(O que fazer): Reproduza sem alterar nada a parte do trecho sobre a política externa brasileira que vai de "e serve-se do" até "Presidência da República.", incluindo estas últimas palavras.

(Trecho):
* * *

O professor Amado Luiz Cervo, ao analisar a política externa brasileira
da década dos 1990 e a adaptação à ordem
global como resposta ao desafio da autonomia, põe em foco a
ruptura com o paradigma do Estado desenvolvimentista (1930-90)
e serve-se do conceito de Estado normal para caracterizar o
conjunto de ações que orientaram a política doméstica
e exterior do país, sobretudo durante os dois mandatos de Fernando
Henrique Cardoso na Presidência da República.
Segundo Cervo:
A emergência do Estado normal subserviente, destrutivo e regressivo
nas estratégias de relações internacionais do
Brasil teve como impulso conceitual a idéia de mudança. [Isso
foi capaz de provocar]: a) revisionismo histórico e a condenação
das estratégias internacionais do passado; b) a adoção
acrítica de uma ideologia imposta pelos centros hegemônicos
de poder; c) a eliminação das idéias de projeto e de
interesse nacionais; d) a correção do movimento da diplomacia.

* * *

(Dados brutos):
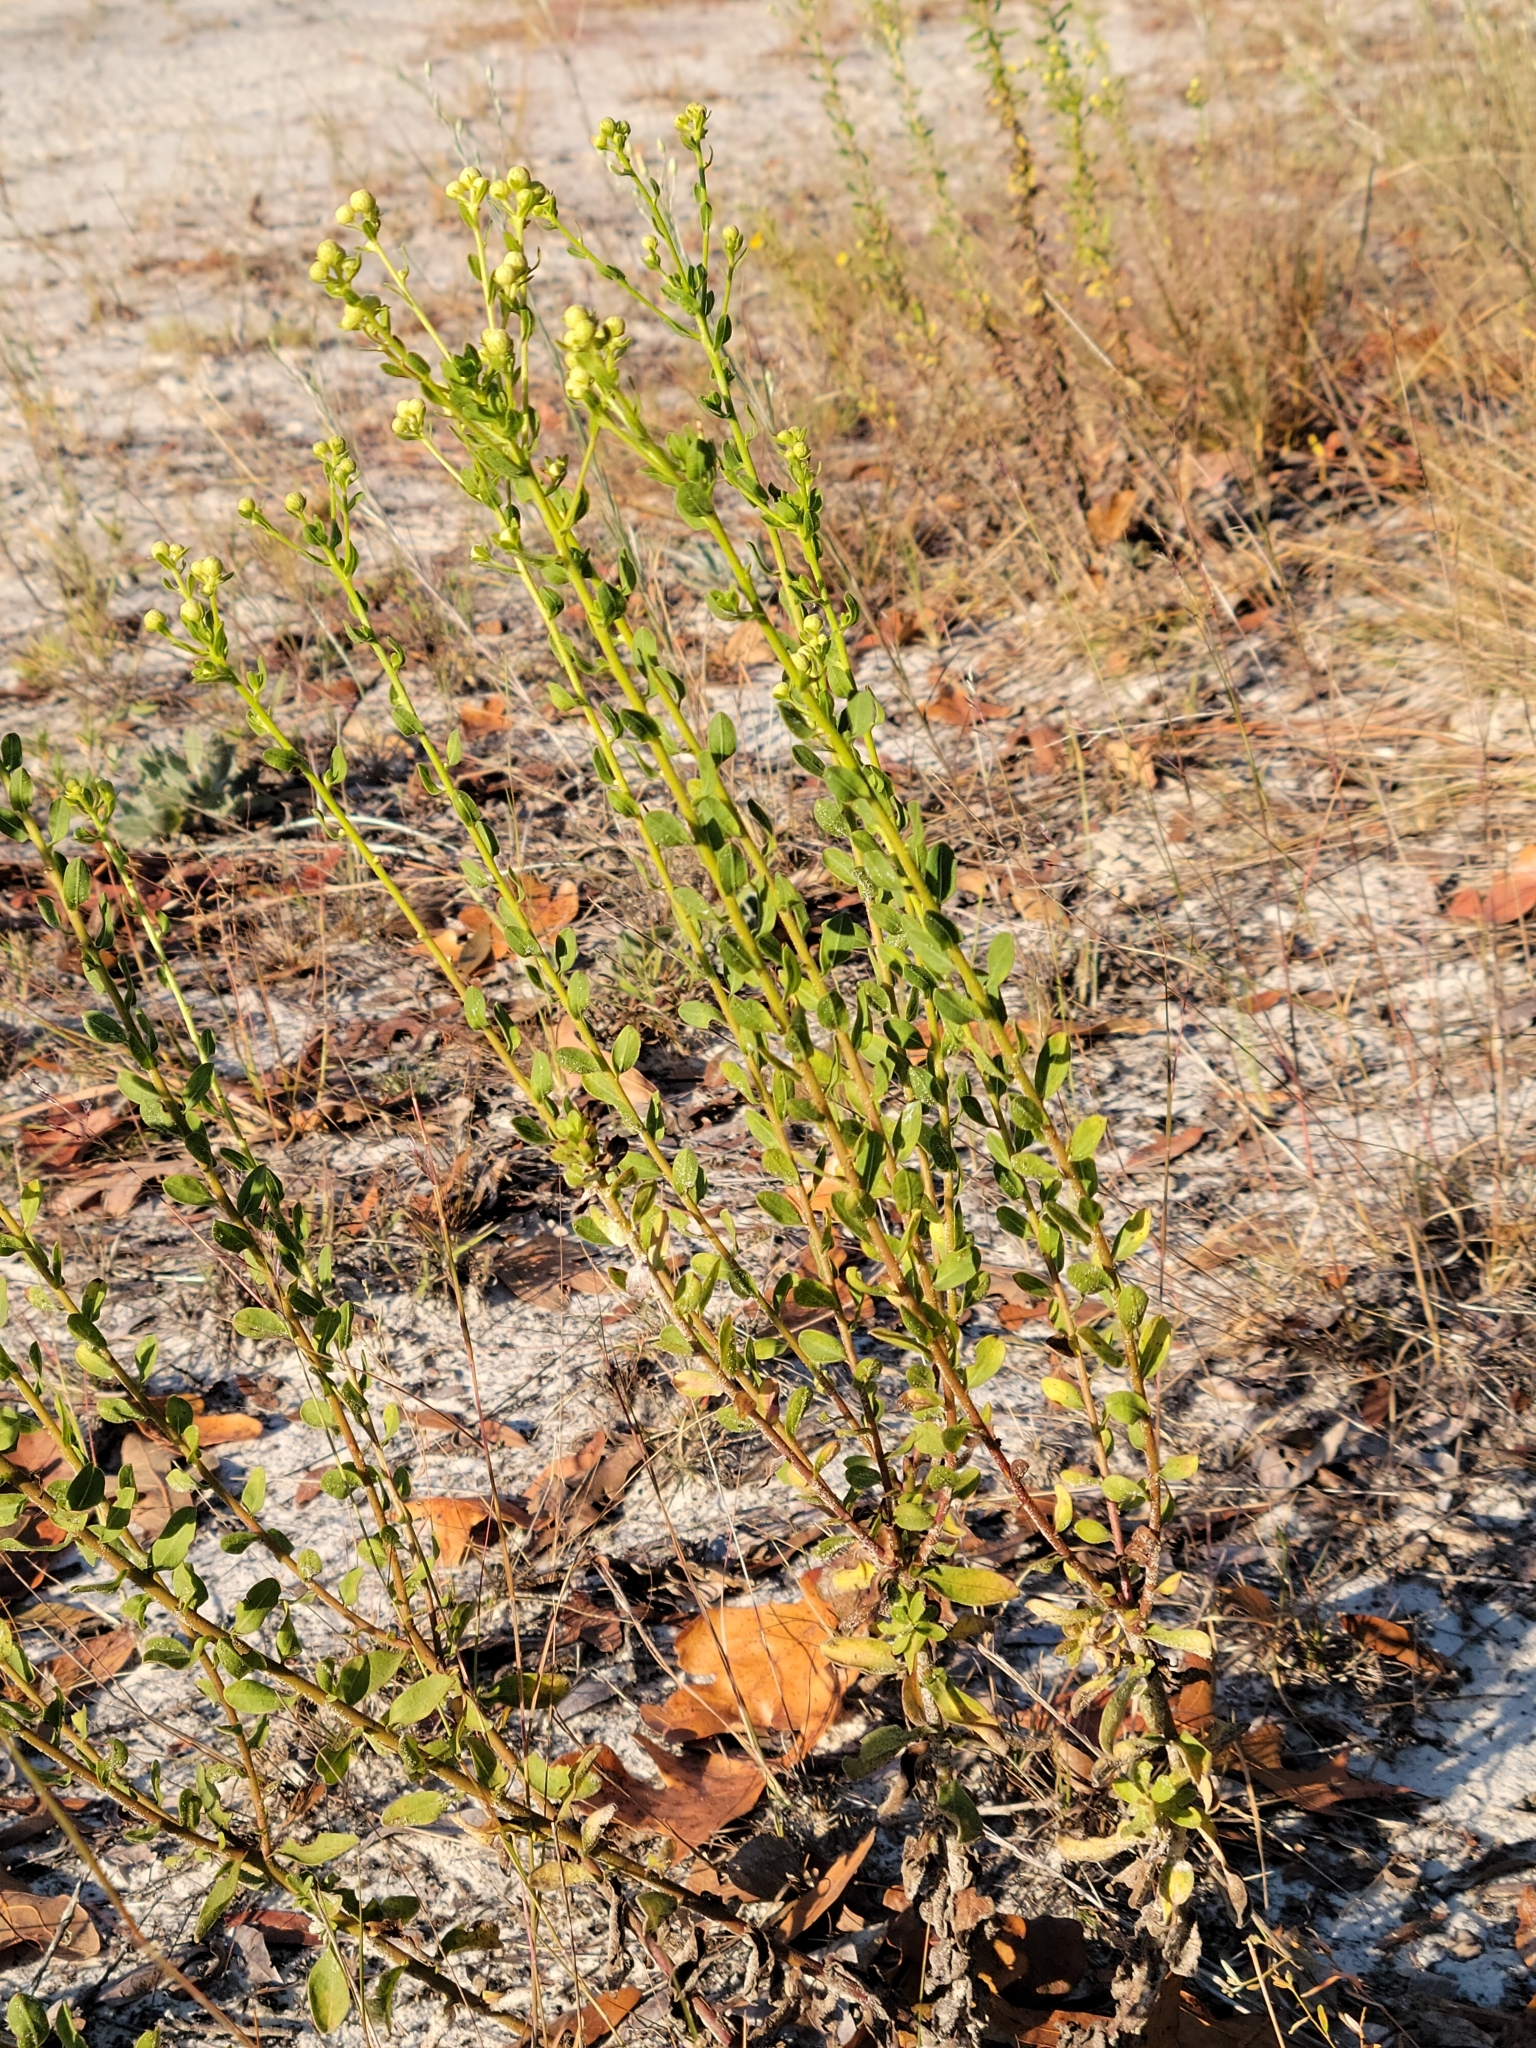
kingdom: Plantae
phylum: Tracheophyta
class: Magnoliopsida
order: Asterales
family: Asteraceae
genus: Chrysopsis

* * *

(Resposta):
e serve-se do conceito de Estado normal para caracterizar o
conjunto de ações que orientaram a política doméstica
e exterior do país, sobretudo durante os dois mandatos de Fernando
Henrique Cardoso na Presidência da República.